Where a line holds the word "rule", copy that line from the data below.

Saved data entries

====

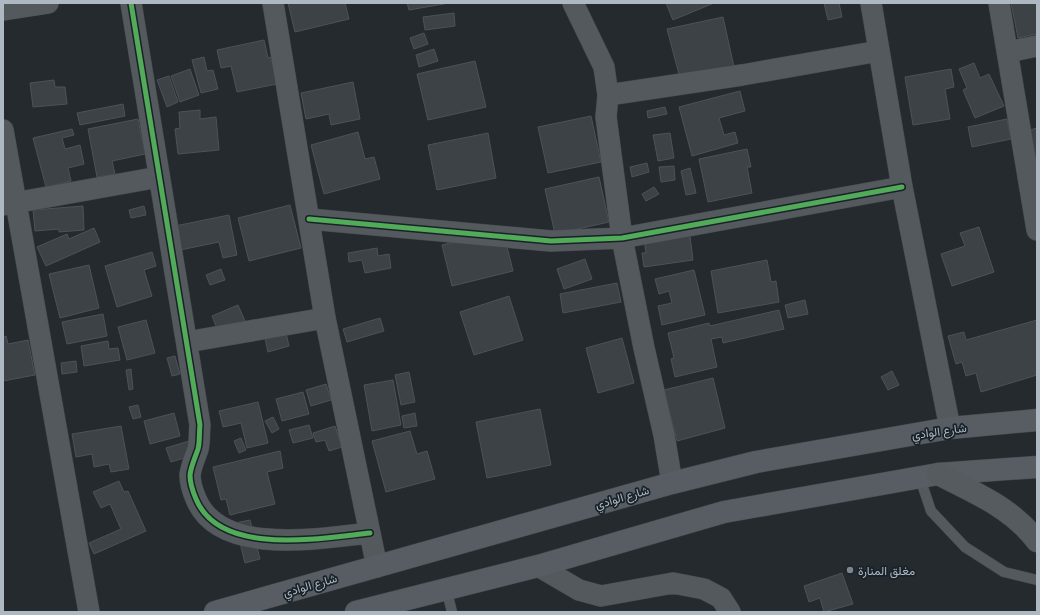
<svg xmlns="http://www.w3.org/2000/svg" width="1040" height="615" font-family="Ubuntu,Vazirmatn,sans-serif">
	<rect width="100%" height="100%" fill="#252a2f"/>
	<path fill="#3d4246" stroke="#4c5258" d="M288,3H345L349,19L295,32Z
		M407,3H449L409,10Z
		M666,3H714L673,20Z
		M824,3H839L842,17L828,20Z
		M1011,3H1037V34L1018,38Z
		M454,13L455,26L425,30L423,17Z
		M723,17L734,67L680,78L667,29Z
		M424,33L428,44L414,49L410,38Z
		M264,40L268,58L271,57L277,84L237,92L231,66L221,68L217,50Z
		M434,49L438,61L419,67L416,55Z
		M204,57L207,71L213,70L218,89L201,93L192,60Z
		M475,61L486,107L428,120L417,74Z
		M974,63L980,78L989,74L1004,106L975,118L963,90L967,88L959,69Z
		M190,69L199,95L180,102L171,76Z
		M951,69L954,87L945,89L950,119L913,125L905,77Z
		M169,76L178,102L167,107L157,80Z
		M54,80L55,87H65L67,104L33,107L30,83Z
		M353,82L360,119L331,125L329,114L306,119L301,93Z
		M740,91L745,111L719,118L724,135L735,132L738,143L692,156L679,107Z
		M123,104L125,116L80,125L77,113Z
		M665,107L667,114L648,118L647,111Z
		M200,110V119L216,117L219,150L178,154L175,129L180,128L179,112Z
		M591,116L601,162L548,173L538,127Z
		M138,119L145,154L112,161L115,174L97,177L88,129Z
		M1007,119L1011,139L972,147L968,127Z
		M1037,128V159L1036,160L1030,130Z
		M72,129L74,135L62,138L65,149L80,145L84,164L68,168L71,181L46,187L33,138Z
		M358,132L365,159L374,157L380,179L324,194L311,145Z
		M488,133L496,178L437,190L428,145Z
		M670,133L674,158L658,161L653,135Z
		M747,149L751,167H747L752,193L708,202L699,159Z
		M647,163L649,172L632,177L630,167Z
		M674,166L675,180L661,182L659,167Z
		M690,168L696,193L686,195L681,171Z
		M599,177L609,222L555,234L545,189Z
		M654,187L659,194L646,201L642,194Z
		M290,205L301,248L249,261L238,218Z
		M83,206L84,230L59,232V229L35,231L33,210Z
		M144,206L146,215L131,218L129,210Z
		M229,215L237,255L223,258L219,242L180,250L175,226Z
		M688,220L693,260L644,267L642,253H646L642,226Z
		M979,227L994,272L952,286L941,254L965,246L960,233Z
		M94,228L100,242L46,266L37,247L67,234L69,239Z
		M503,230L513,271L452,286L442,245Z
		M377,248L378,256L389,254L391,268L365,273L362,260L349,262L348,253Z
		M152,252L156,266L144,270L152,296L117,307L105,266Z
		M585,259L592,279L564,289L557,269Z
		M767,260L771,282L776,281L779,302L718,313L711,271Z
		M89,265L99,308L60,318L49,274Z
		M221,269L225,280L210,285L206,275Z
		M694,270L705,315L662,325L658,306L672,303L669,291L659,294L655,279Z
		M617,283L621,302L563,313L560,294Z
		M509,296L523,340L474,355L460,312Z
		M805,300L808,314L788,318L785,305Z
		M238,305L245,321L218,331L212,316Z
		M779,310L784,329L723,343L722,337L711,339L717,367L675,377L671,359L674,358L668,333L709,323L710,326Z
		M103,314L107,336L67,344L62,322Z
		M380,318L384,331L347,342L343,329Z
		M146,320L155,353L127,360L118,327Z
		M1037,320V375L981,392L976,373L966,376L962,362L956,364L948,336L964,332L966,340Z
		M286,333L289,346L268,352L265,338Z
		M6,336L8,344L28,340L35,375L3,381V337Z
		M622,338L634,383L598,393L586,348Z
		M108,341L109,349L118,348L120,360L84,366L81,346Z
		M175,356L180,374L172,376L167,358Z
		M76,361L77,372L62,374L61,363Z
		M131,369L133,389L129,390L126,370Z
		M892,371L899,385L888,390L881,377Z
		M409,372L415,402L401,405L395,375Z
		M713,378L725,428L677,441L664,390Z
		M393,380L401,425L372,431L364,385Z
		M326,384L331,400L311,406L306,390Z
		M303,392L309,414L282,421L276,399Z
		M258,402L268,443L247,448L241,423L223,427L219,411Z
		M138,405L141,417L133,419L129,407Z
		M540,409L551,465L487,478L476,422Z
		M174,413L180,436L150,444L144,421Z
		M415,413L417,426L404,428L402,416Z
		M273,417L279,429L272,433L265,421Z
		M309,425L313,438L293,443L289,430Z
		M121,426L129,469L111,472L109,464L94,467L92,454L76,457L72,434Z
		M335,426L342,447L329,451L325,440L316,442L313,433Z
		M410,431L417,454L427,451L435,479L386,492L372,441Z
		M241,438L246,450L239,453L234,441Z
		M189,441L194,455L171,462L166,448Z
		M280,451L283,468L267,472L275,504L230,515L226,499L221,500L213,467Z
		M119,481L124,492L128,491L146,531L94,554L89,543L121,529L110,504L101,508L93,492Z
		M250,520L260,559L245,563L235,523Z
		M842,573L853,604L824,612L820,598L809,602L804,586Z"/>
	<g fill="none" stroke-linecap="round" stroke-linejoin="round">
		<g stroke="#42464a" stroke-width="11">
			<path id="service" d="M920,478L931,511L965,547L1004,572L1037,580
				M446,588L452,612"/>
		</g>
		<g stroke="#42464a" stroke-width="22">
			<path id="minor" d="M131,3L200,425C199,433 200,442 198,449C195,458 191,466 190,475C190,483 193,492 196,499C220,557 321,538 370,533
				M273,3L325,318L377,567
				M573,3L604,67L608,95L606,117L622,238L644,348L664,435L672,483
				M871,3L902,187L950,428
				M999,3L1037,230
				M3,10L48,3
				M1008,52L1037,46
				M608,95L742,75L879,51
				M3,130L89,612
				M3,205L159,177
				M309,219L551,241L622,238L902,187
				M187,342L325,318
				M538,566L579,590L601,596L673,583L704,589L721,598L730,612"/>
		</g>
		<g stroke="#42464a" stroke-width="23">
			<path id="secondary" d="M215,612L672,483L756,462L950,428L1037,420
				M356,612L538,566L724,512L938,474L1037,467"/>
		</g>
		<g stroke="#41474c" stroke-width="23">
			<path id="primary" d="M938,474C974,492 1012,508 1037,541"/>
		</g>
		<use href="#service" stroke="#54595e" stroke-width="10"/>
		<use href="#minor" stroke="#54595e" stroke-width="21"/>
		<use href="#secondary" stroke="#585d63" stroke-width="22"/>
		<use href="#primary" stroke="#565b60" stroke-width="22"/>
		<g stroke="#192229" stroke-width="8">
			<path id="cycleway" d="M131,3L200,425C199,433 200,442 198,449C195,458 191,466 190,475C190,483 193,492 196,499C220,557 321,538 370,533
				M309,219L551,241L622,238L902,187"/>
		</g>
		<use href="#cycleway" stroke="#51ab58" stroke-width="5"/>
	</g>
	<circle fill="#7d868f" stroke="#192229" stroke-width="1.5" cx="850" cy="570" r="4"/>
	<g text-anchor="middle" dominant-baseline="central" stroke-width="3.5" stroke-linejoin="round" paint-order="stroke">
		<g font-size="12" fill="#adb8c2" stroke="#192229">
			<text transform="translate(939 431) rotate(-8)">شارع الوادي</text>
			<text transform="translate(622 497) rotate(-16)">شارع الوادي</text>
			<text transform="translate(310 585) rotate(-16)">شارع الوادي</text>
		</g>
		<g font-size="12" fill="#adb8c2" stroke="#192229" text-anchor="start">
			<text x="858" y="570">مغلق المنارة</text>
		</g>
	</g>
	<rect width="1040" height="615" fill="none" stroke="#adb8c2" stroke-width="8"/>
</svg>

====

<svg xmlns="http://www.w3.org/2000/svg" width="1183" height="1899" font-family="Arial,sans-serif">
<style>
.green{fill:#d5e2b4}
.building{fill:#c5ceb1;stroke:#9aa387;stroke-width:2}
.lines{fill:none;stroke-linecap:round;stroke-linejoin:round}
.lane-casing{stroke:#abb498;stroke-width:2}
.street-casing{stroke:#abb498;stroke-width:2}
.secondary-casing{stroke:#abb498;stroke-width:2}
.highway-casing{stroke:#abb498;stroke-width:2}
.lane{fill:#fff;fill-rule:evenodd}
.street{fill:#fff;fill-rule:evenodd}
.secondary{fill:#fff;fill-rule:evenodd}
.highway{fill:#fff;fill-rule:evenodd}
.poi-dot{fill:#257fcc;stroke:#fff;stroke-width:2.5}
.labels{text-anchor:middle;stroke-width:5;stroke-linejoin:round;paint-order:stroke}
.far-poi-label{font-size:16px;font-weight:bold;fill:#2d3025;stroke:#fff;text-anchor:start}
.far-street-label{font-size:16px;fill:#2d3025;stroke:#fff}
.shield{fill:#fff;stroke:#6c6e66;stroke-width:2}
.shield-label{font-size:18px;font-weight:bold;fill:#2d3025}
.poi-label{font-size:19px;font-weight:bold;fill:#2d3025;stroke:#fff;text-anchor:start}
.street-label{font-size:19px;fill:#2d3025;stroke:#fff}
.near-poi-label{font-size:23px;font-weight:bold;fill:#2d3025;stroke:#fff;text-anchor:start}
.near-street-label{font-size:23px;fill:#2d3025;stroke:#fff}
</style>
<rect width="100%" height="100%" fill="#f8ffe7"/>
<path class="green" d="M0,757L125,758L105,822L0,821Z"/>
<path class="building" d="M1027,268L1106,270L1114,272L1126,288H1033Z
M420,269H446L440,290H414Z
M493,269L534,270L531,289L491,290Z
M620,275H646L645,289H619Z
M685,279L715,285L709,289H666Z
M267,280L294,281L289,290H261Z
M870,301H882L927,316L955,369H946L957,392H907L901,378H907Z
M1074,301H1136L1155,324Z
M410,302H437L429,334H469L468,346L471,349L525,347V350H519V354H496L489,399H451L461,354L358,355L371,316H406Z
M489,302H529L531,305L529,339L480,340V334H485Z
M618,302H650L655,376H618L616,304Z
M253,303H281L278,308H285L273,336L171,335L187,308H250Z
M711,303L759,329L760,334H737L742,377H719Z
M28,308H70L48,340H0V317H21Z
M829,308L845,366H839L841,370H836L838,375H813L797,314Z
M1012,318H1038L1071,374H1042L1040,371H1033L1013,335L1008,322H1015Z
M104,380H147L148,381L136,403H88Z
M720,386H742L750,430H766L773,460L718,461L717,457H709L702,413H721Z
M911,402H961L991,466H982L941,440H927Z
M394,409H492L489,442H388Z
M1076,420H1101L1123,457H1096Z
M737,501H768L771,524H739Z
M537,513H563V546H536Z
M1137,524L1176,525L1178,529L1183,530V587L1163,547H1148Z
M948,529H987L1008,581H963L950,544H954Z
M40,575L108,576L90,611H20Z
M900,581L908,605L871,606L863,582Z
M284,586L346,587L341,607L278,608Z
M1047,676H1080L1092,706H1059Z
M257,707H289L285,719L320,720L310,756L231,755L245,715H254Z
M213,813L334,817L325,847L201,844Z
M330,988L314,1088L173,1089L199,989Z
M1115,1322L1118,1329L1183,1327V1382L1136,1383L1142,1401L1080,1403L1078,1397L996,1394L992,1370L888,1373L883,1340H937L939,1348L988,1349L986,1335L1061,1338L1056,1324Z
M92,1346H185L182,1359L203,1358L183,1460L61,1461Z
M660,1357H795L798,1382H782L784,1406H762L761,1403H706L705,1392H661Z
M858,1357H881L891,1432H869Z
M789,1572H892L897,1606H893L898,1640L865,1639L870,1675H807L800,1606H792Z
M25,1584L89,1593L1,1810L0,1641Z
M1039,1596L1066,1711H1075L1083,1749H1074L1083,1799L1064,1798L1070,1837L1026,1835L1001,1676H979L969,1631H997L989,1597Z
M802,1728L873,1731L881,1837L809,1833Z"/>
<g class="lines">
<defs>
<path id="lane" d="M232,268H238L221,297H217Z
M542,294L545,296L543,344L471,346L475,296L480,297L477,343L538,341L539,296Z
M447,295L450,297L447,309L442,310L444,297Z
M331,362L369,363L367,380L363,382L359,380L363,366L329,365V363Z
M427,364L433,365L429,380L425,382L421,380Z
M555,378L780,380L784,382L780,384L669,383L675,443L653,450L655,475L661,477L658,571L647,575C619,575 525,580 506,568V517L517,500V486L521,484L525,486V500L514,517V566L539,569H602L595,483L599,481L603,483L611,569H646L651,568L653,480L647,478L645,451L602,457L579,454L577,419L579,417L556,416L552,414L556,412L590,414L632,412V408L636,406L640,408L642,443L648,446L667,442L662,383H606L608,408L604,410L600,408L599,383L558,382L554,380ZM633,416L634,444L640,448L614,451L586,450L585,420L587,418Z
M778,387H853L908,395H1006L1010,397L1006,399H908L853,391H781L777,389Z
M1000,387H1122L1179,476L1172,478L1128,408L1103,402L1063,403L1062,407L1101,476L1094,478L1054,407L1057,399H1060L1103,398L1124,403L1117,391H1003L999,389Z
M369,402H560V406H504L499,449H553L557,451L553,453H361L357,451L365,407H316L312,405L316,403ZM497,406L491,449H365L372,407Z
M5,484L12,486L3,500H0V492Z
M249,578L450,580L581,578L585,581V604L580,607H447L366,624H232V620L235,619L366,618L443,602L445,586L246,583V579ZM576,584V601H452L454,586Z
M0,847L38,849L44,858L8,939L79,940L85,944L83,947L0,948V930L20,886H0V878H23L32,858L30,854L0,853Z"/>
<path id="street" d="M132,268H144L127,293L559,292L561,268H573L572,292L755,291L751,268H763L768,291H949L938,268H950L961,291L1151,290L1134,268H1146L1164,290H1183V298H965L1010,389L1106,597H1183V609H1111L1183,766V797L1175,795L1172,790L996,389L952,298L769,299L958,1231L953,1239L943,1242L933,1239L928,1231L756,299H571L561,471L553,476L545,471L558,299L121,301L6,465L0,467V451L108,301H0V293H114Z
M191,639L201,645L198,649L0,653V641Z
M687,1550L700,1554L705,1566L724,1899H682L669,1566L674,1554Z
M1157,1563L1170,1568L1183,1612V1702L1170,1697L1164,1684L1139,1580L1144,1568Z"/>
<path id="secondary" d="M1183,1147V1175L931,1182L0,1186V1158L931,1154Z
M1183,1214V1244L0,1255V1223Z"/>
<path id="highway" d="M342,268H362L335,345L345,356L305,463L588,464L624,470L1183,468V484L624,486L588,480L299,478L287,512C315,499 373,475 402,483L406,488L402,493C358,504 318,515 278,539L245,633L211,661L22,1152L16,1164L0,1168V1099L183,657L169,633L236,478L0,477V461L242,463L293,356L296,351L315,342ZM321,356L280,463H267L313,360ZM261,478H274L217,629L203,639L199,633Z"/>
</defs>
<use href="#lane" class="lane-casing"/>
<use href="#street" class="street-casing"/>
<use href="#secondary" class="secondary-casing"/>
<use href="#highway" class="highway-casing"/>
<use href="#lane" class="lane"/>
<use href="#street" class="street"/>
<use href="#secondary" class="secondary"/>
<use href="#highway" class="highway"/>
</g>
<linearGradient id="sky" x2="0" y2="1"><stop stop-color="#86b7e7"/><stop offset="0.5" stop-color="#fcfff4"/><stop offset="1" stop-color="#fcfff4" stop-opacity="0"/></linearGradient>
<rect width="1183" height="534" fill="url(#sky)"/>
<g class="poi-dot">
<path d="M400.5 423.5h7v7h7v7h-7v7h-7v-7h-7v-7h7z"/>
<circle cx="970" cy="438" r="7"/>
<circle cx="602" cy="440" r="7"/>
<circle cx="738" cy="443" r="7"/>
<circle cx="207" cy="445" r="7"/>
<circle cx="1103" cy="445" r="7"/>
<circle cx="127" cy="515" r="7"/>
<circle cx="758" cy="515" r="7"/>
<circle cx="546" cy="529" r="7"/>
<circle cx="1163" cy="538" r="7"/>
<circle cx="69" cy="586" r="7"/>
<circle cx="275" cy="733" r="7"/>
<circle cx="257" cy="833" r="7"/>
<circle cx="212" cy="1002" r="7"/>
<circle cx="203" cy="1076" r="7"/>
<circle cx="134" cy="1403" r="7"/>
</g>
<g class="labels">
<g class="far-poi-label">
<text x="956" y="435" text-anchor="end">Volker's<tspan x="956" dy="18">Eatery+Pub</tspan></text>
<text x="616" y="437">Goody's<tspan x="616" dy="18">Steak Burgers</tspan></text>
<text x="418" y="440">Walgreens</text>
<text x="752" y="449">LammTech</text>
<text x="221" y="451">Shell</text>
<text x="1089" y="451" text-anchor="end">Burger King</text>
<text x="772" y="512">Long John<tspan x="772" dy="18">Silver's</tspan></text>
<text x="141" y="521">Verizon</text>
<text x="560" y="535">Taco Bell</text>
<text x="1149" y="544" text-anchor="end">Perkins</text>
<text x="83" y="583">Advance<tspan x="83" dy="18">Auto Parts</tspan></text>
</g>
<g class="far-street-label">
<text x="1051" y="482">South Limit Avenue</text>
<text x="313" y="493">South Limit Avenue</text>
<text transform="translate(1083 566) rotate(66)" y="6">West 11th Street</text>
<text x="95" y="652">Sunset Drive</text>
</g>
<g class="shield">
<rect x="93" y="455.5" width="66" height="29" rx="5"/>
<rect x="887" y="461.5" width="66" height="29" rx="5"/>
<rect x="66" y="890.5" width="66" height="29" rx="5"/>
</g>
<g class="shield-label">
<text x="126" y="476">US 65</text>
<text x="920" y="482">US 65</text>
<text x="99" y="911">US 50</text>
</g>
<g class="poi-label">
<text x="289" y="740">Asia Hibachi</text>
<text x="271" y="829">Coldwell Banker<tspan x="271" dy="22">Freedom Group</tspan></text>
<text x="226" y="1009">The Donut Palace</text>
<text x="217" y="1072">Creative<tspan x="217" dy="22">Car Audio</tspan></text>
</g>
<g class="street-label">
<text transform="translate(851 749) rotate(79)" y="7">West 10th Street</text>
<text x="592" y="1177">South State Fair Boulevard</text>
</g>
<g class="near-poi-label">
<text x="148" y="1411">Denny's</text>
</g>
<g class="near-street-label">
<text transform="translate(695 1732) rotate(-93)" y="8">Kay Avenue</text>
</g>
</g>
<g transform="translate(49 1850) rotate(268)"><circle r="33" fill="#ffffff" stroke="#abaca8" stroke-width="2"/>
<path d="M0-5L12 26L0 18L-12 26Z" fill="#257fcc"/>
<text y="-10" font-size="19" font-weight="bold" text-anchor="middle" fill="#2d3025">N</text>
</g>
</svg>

====

:: Final answer ::
.lane{fill:#fff;fill-rule:evenodd}
.street{fill:#fff;fill-rule:evenodd}
.secondary{fill:#fff;fill-rule:evenodd}
.highway{fill:#fff;fill-rule:evenodd}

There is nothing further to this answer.